286 – Abundance, Regulation and Council Costs

2000 words (18 minutes reading time) by Lancing Farrell

I might be drawing a long bow, but I think the Abundance agenda presents a fundamental challenge for those councils trying to find a way forward that is financially sustainable in a rate capped environment. It opens the door to reviewing regulatory and other service design to make savings and support economic growth.

Let me start at the beginning.

On 19 June 2025, in an article about a speech by Jim Chalmers, the Australian Treasurer, he was quoted as saying that left-leaning governments (as we currently have in Australia) are “strangling their own good intentions with bureaucracy”. He is asking regulators across the nation to identify regulations that can be axed or simplified to reduce compliance costs and increase the pace of economic growth. It is part of delivering a supply-side solution to the nation’s housing and energy problems by removing government-imposed impediments to production of goods and services.

Chalmers cites the book ‘Abundance – How we build a better future’ by Ezra Klein and Derek Thompson as providing a wake-up call to the left in politics to re-think what he calls “their overly rules-based approach to making change”, which is getting in the way of progressive change. He wants measurable reductions in the ‘regulatory burden’ from red tape.

This is an interesting point in world history for a government to be calling for less bureaucracy. David Brooks, in a long and impassioned dissertation about recent changes in the conservative movement in American politics says that Americans are starting to understand the importance of institutions and arrangements that check the power of individuals. Government regulation is one of those arrangements. You could argue that the regulatory changes Chalmers wants are at the opposite end of the spectrum to those occurring in America, nonetheless, removing regulation is a paradigm shift for governments, especially those on the left of politics.

“Progress is not always a smooth or merry ride. For a few decades, nations live according to one paradigm. Then it stops working and gets destroyed”

Supplied data:
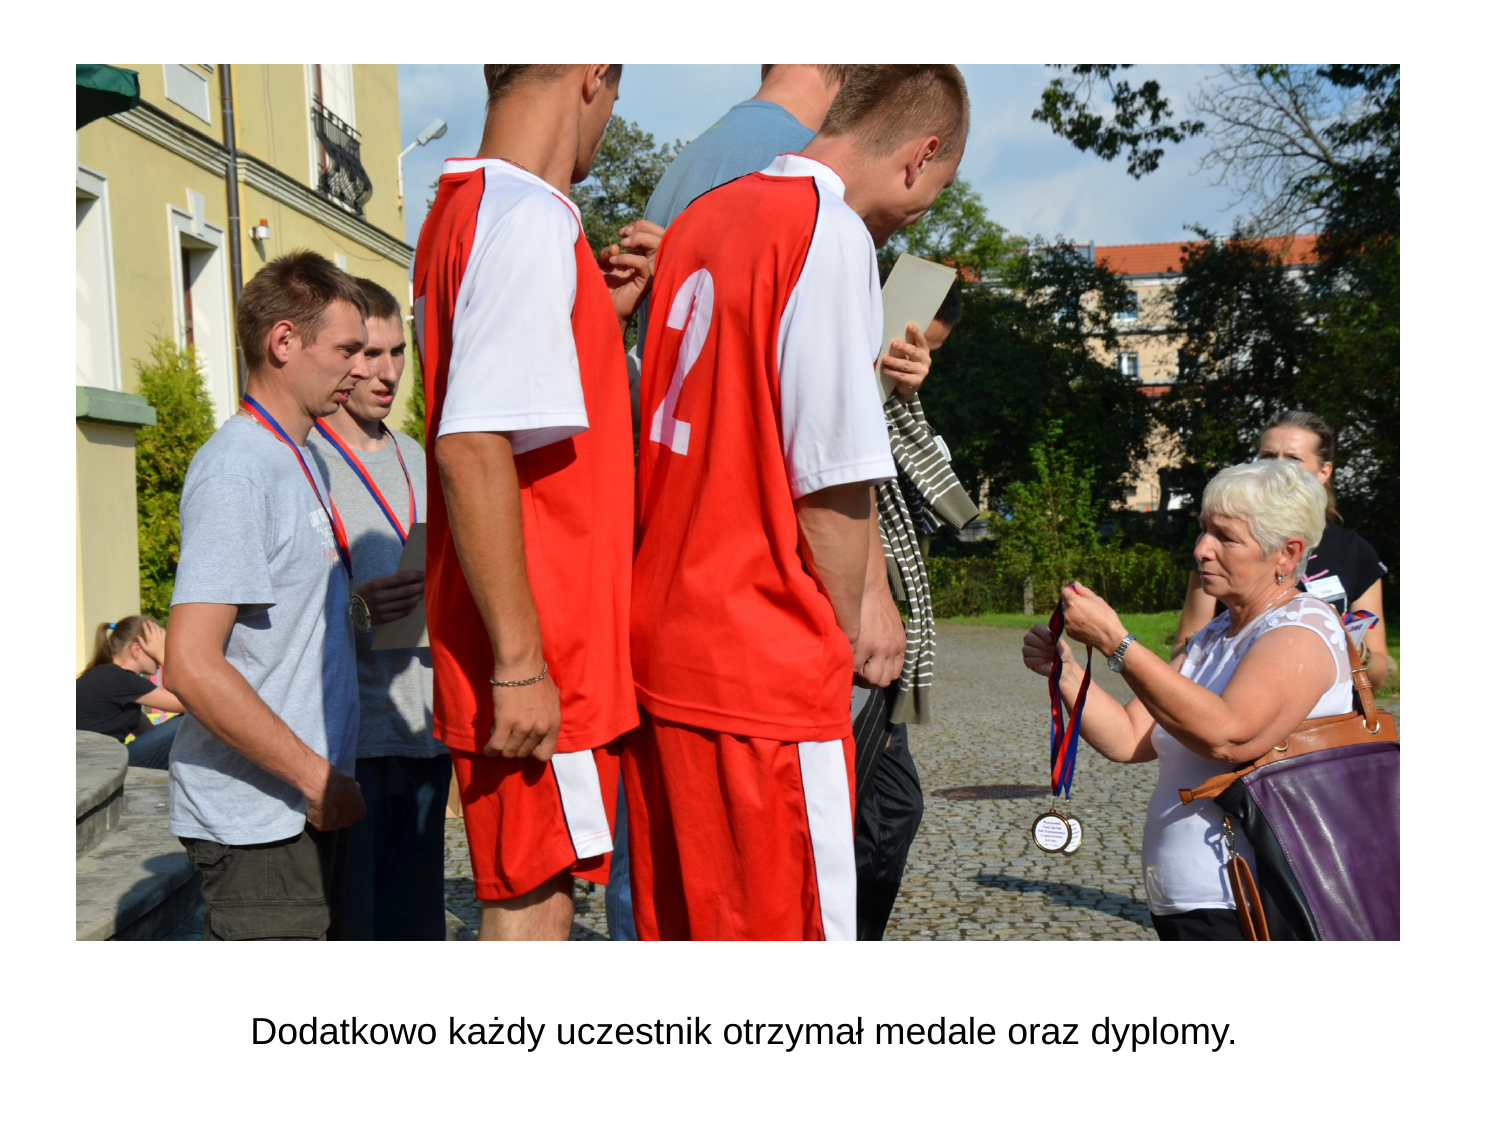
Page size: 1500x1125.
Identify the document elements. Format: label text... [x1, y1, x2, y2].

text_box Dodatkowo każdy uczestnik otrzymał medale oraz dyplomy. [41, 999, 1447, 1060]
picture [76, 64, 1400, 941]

==

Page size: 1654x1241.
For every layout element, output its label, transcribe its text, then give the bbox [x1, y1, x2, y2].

Your task: Continue the article on abundance, regulation and council costs, picking up right after its final sentence. The data comes from a separate source.

Response to the exercise:
David Brooks

Brooks maps the steps to recovery from a national crisis. The fourth of these steps is a national reassessment. This is exactly what is happening in Australia at the moment. Recently, Chalmers asked Australia a question – “Can we, as a people, make big reforms to make our country better, even if it’s hard? Or are we too selfish, too myopic, too complacent?”. The reforms Chalmers has in mind are not just to regulations and red tape, and include Australia’s tax system where changes that have been successfully resisted for decades by vested interests.

Brooks says nations that turn around develop a “clear-eyed view of what’s working and what is not, and they pursue careful and selective change”. He sees economic growth as the last of the recovery steps, as a ‘salve for many wounds’, and puts forward the Abundance agenda as the most promising way to achieve that growth in America. I decided to have a closer look at Abundance.

Derek Thompson, one of the authors of ‘Abundance’, says voters in America are angry about the status quo. They want change but the answer is not the wrecking ball. He says Americans are being fed the line that everything they don’t have requires the elimination of something they need. It is a scarcity paradigm. His solution involves “taking a page from the libertarian obsession with eliminating harmful regulations to make the most important markets work better”.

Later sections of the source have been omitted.